I successfully setup RAID on both the Marvell (64KB Stripe) and Intel drives (128KB Stripe). I read the IRST user guide (nothing about formatting) and searched around the web to see about how the new drive arrays should be formatted. The MB manual walks you through how to create the RAID0 drives, but leaves off there.
From reading around the web it seems that the answer is to format both as simple volumes. Is that info correct?
Harm Millaard December 10th, 2012, 10:44 AM Correct, but I suggest you format all raid arrays as GPT volumes, instead of MBR. It allows access to volumes larger than 2 TB and it uses a file table both at the beginning and the end of a volume, giving better responsiveness and more safety.
Also see Adobe Community: How to access more than 2 TB of disk space? (http://forums.adobe.com/thread/584857)
Vincent Anthony December 10th, 2012, 10:50 AM Thanks once again Harm. For some reason, a discussion that goes through the whole RAID0 array creation procedure as it applies to this particular application was not easy to find anywhere on the web.
Each drive is 1 TB, so I am under the 2TB limit for both arrays.
I installed the disk unlocker software from Asus because I thought I might need it to access the 2 external 3TB USB 3.0 drives. However, I haven't plugged those in yet! Will take a look at that post in the Adobe forums before I do.
Vincent Anthony December 10th, 2012, 03:58 PM I lied about the prior one being my last question for the month, sorry.
The Intel RAID drives formatted nicely.
Marvell drives are unhappy and having various different errors.
Error 1 - Slow format - failed and then drive was not recognized for a moment.
Error 2 - Quick format completed in under a minute and the drive was accessible - but I figured that couldn't be proper or reliable, so I attempted another slow format.
Error 3 - Slow format hung up and would not cancel, so I attempted a restart and the restart hung up. Ctr-Alt-Del technique got me a solid restart after that.
Error 4 - Started a slow format again, it hit 4% and then quit. The RAID0 disk now appears as 1862.7 GB RAW in the disk manager as a healthy primary partition. The Marvell event messages stated: disk 1 is plugged out, then virtual disk 0 is offline, followed by Physical disk 1 is plugged in. Very Strange.
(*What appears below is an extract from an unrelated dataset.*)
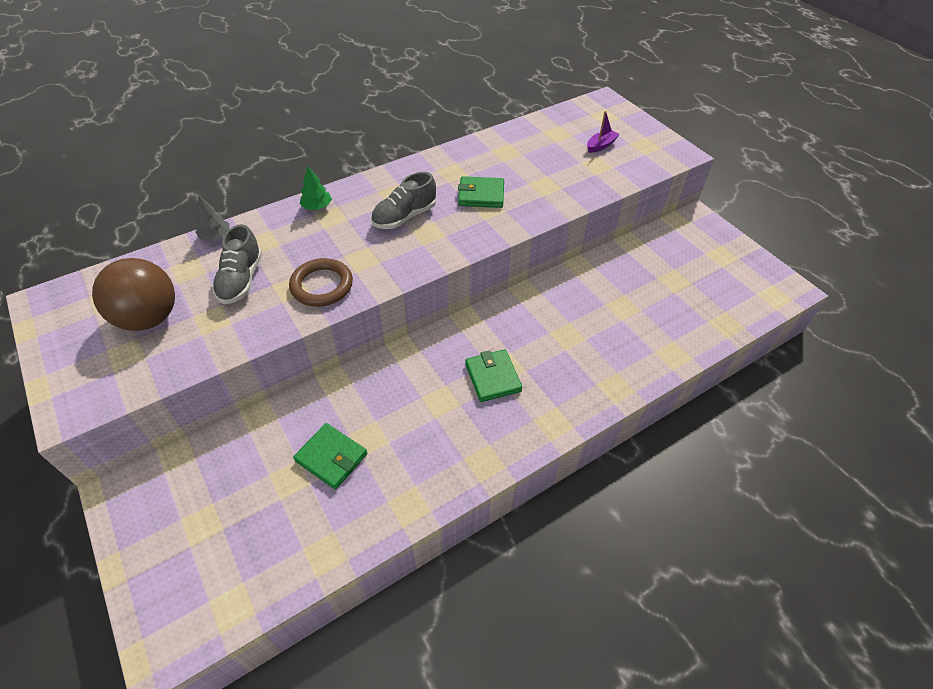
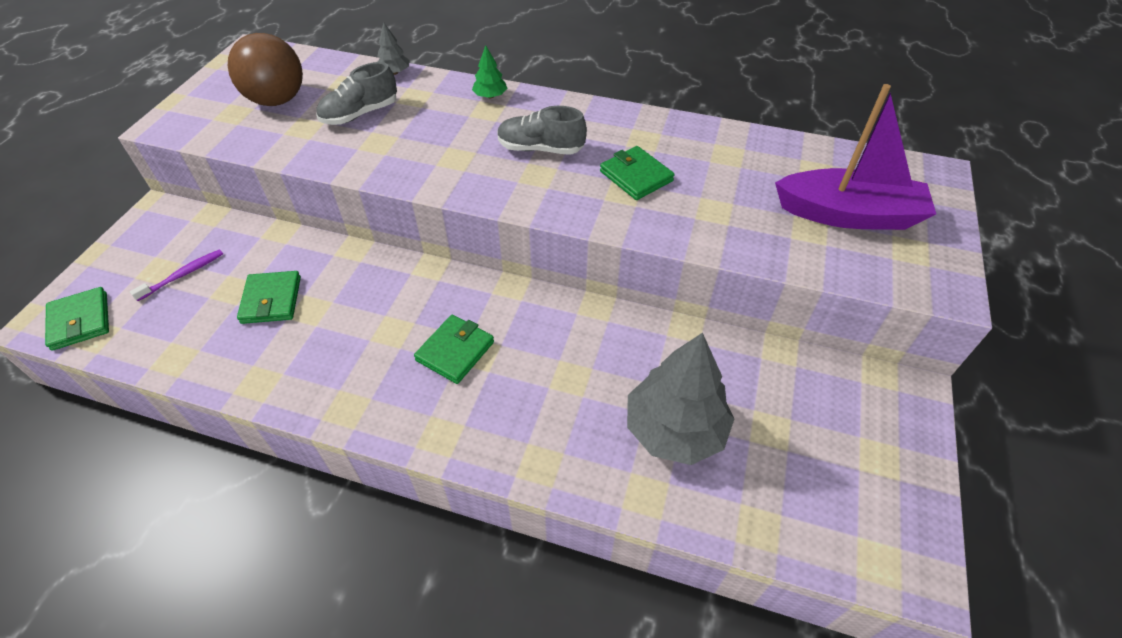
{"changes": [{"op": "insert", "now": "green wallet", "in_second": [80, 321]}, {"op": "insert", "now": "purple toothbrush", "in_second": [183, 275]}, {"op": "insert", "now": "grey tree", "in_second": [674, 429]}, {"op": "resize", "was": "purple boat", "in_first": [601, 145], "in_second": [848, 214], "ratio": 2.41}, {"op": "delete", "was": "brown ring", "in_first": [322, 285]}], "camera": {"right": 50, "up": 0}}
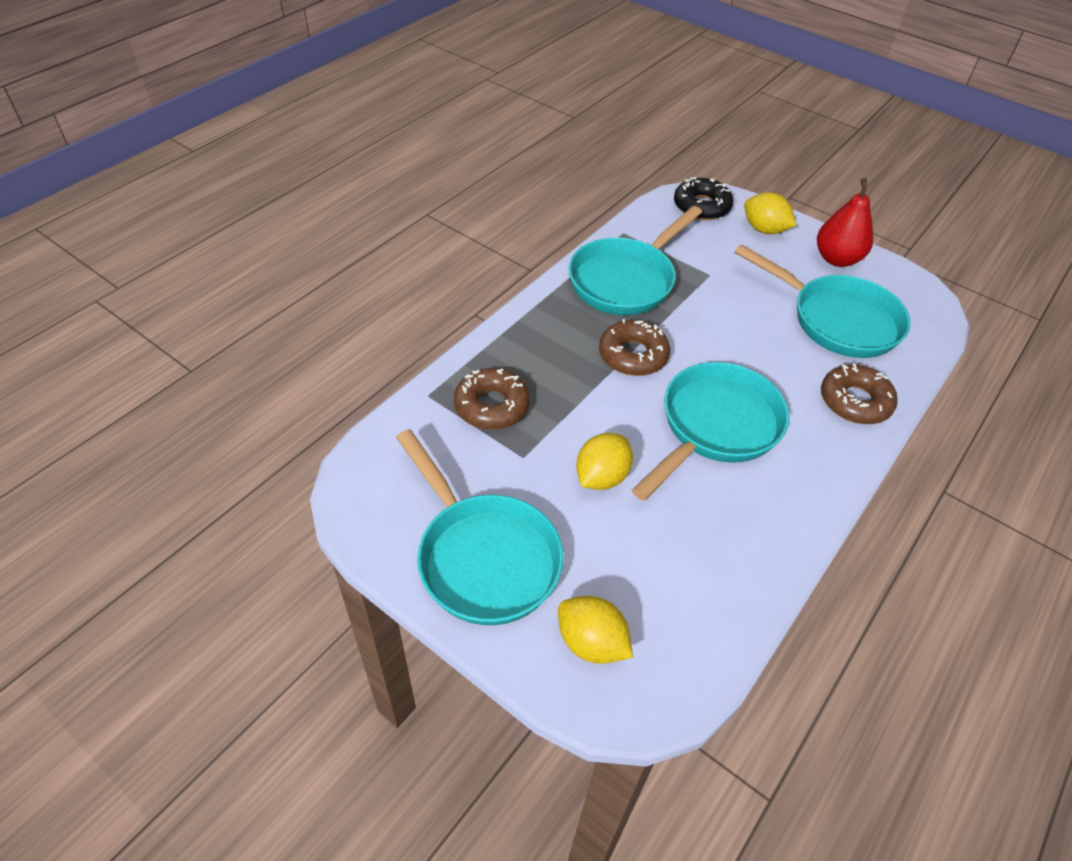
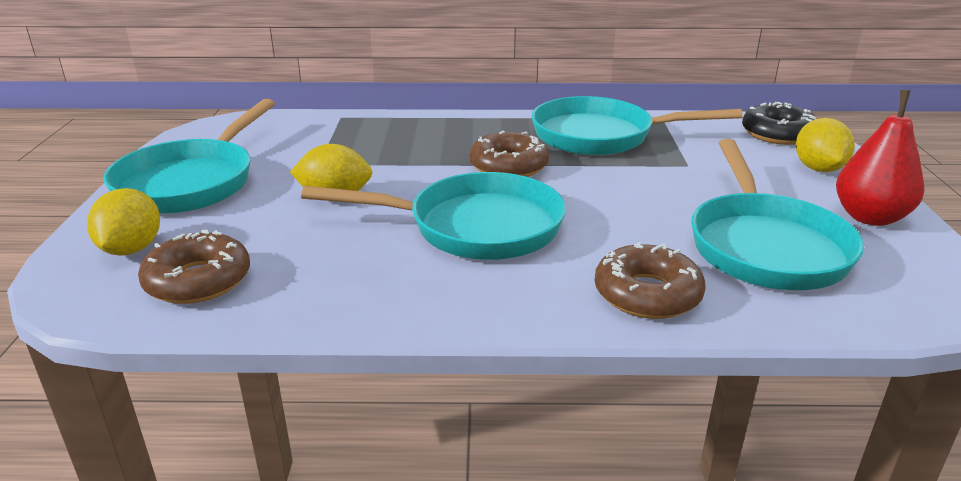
{"changes": [{"op": "move", "was": "brown donut", "in_first": [492, 406], "in_second": [198, 280]}], "camera": {"right": 55, "up": -20}}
I created the array using Ctrl-M, so now I will try to delete it and re-create it using the software interface in windows - then try a format again. Did searches on the web, and again couldn't find a definitive answer. Marvell driver is latest from the ASUS site. Maybe the drives were just in a bad mood.
Error 5 - Initialized the Marvell drive a s MBR instead of GPT and it took a quick format less than a minute to complete once again. The drive passed a health check and seems operational. Attempted a long format after the health test, and the long format failed again with a microsoft error message that said "unable to format" At this point the RAID0 drive disappeared from the drive list in My Computer.
....and now the only one of the 2 drives used in the marvell setup is being recognized, the other has disappeared from the list in the Marvell Utility as well as in the disk manager. The BIOS shows the drive, however.
After more troubleshooting, including plugging the "bad" drive into another port (it was still not recognized), I suspect I may have a faulty Hard Disk. Does that sound right?
Vincent Anthony December 12th, 2012, 02:52 PM For anyone following this - I determined that one of the WD drives was a bad drive, so that's why the Marvell RAID0 format/setup went bad.
I took this as an opportunity to change my mind about adding an SSD drive, so I swapped out the bad WD Black drive for an Samsung 840 250GB SSD to use for the OS drive. The tiny drive seems to run very nicely! Windows installed in around 20 mins.
Thanks again for all the help folks. Will do the benchmark test on Harm's site once I finish with updates/installs.